%%

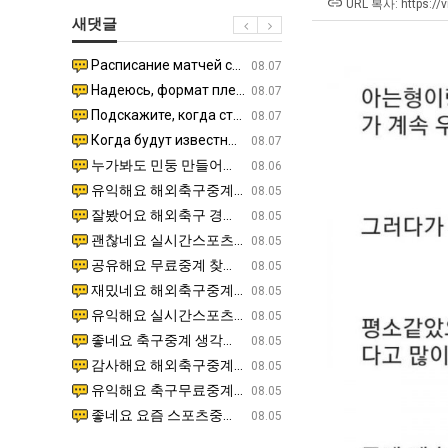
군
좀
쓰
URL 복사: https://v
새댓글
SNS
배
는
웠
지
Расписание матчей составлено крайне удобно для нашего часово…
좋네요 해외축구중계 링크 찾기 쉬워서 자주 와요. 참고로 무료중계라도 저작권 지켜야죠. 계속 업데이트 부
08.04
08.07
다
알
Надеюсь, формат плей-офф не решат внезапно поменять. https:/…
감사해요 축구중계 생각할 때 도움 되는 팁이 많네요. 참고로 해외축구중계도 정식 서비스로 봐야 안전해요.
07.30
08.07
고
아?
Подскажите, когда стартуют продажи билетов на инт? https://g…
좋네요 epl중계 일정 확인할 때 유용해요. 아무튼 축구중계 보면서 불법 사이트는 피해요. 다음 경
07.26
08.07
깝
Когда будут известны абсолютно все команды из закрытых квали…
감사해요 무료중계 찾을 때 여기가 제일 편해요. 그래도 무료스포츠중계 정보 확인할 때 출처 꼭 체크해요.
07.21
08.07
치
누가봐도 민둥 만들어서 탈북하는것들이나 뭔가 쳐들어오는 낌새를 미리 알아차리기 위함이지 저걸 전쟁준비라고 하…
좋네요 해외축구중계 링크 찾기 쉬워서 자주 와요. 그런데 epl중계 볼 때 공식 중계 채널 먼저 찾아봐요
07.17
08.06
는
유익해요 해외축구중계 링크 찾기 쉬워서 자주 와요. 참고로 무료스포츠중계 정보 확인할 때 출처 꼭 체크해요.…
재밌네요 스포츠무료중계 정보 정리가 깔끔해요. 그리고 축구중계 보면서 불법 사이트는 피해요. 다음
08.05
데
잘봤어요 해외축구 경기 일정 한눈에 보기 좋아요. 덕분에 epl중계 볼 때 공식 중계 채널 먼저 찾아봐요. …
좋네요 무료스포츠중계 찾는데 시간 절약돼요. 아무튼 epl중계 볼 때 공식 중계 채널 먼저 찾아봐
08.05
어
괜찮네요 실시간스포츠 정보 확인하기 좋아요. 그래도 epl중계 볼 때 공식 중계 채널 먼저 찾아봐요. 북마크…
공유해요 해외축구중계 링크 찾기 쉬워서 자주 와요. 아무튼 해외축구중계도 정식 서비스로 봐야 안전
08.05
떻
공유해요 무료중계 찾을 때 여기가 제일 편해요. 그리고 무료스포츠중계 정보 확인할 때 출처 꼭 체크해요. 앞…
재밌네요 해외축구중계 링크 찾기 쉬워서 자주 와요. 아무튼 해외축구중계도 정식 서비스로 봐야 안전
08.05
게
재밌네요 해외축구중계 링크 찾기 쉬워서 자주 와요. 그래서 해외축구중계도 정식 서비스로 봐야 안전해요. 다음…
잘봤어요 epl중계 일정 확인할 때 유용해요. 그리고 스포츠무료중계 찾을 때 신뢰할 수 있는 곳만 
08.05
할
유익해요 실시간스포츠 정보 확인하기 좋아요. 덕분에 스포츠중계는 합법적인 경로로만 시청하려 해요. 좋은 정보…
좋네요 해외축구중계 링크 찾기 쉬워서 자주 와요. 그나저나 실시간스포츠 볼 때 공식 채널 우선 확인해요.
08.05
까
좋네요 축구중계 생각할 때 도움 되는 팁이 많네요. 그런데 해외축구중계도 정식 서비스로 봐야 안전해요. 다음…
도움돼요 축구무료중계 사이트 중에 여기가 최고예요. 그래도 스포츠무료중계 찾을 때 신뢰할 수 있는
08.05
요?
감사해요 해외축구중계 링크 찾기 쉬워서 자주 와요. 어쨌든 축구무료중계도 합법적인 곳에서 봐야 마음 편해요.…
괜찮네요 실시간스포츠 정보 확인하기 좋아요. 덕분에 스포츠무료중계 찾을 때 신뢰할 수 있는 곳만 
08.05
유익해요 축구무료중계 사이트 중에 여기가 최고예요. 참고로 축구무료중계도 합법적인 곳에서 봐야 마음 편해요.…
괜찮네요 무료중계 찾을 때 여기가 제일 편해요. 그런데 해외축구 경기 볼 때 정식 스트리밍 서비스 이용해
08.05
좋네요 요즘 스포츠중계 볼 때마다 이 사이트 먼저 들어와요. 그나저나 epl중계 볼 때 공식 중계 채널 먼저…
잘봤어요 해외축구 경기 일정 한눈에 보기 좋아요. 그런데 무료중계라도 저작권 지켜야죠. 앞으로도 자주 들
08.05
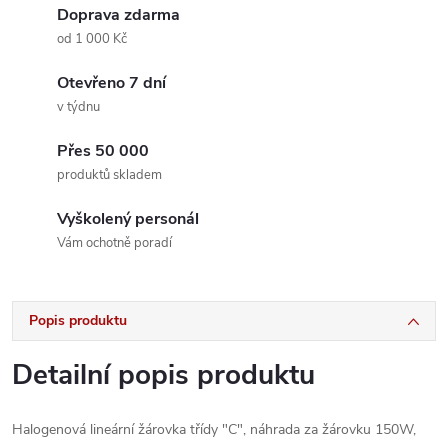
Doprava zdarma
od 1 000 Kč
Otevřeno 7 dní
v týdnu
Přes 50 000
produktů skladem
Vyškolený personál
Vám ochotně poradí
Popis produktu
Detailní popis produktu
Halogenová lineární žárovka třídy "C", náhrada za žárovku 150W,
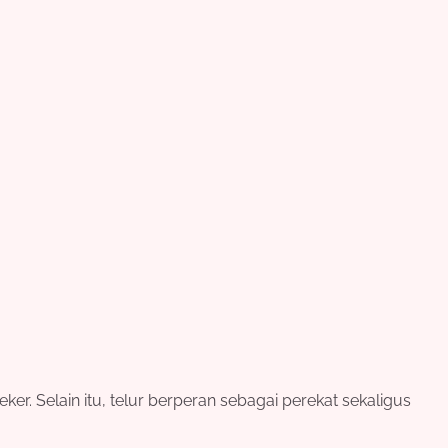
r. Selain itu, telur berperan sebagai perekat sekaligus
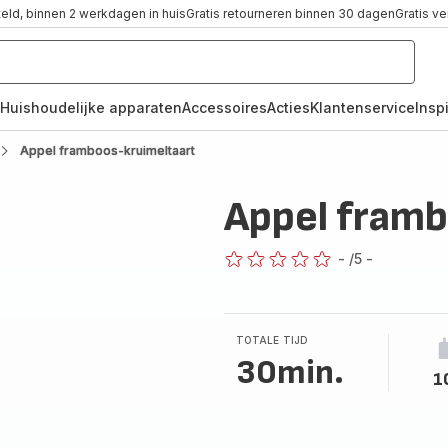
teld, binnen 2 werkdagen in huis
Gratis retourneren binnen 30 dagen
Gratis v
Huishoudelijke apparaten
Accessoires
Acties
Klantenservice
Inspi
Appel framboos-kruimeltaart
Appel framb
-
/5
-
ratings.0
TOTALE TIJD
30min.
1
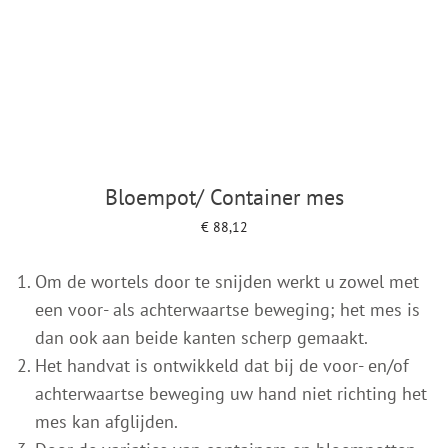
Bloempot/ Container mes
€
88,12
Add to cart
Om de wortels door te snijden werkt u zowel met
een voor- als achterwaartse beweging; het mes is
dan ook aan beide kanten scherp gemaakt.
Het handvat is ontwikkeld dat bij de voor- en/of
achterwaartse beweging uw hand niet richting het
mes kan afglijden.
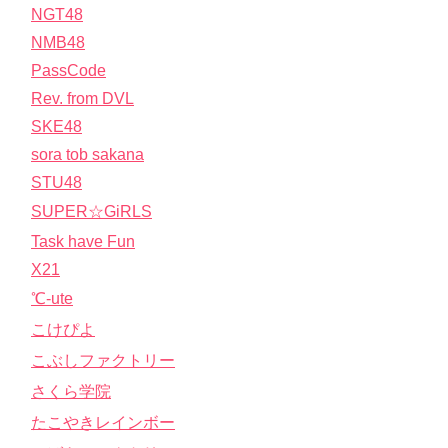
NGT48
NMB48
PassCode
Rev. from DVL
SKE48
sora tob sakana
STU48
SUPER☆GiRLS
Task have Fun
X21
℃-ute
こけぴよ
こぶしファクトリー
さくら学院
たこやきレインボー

%%
%%

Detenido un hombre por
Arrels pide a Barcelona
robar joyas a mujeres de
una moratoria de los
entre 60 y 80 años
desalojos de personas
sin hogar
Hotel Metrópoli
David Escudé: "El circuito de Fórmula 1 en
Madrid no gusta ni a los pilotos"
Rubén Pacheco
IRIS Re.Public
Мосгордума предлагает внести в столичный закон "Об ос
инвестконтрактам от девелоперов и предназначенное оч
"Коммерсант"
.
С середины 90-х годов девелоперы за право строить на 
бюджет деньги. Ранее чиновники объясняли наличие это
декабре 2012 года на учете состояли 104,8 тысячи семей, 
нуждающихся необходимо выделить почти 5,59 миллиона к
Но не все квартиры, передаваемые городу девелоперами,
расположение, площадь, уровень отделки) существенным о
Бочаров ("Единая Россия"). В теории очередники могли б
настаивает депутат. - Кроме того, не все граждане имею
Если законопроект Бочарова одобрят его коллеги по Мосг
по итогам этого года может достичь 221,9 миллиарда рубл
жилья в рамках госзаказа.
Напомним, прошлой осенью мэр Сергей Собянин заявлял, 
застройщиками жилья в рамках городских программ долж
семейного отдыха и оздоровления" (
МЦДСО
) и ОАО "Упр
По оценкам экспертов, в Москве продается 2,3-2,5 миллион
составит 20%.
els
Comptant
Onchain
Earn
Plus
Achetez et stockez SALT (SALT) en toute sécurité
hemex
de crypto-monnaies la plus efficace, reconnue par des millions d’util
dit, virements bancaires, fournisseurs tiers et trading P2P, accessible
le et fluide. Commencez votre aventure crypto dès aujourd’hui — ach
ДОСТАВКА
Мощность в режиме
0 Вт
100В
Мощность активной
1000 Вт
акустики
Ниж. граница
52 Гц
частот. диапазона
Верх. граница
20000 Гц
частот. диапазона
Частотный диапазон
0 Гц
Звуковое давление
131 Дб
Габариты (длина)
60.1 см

%%
%%

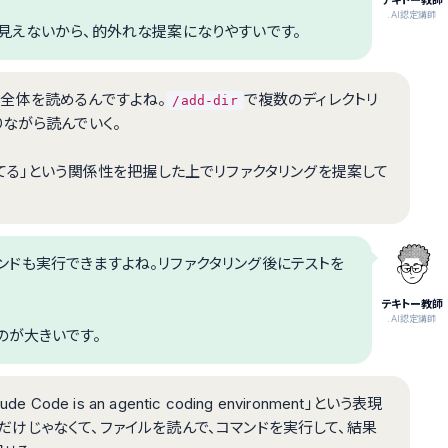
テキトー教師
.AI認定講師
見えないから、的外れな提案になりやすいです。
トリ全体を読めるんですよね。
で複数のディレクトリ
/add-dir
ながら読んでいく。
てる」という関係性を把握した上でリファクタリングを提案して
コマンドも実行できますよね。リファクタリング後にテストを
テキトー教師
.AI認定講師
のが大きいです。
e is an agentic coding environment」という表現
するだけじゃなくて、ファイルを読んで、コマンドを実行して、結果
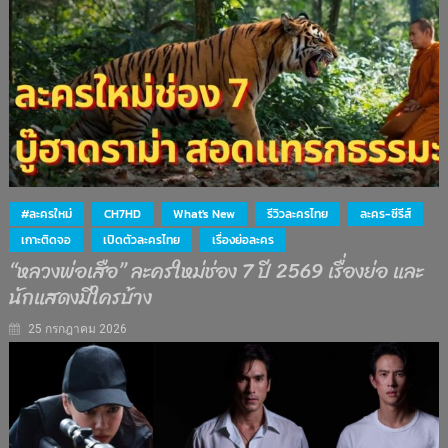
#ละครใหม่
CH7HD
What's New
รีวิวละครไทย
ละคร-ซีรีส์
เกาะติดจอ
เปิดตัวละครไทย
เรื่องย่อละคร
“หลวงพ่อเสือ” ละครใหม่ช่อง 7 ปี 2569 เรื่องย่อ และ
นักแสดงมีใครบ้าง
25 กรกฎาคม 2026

%%

Exercise goal
Look above for the line with "유익해요 실시간스포츠 정보" and the line with "Om de wortels". Copy them and every line between, exactly, but no pictures.

Finished task
유익해요 실시간스포츠 정보 확인하기 좋아요. 덕분에 스포츠중계는 합법적인 경로로만 시청하려 해요. 좋은 정보…
좋네요 해외축구중계 링크 찾기 쉬워서 자주 와요. 그나저나 실시간스포츠 볼 때 공식 채널 우선 확인해요.
08.05
까
좋네요 축구중계 생각할 때 도움 되는 팁이 많네요. 그런데 해외축구중계도 정식 서비스로 봐야 안전해요. 다음…
도움돼요 축구무료중계 사이트 중에 여기가 최고예요. 그래도 스포츠무료중계 찾을 때 신뢰할 수 있는
08.05
요?
감사해요 해외축구중계 링크 찾기 쉬워서 자주 와요. 어쨌든 축구무료중계도 합법적인 곳에서 봐야 마음 편해요.…
괜찮네요 실시간스포츠 정보 확인하기 좋아요. 덕분에 스포츠무료중계 찾을 때 신뢰할 수 있는 곳만 
08.05
유익해요 축구무료중계 사이트 중에 여기가 최고예요. 참고로 축구무료중계도 합법적인 곳에서 봐야 마음 편해요.…
괜찮네요 무료중계 찾을 때 여기가 제일 편해요. 그런데 해외축구 경기 볼 때 정식 스트리밍 서비스 이용해
08.05
좋네요 요즘 스포츠중계 볼 때마다 이 사이트 먼저 들어와요. 그나저나 epl중계 볼 때 공식 중계 채널 먼저…
잘봤어요 해외축구 경기 일정 한눈에 보기 좋아요. 그런데 무료중계라도 저작권 지켜야죠. 앞으로도 자주 들
08.05
Doprava zdarma
od 1 000 Kč
Otevřeno 7 dní
v týdnu
Přes 50 000
produktů skladem
Vyškolený personál
Vám ochotně poradí
Popis produktu
Detailní popis produktu
Halogenová lineární žárovka třídy "C", náhrada za žárovku 150W,
r. Selain itu, telur berperan sebagai perekat sekaligus
teld, binnen 2 werkdagen in huis
Gratis retourneren binnen 30 dagen
Gratis v
Huishoudelijke apparaten
Accessoires
Acties
Klantenservice
Inspi
Appel framboos-kruimeltaart
Appel framb
-
/5
-
ratings.0
TOTALE TIJD
30min.
1
Bloempot/ Container mes
€
88,12
Add to cart
Om de wortels door te snijden werkt u zowel met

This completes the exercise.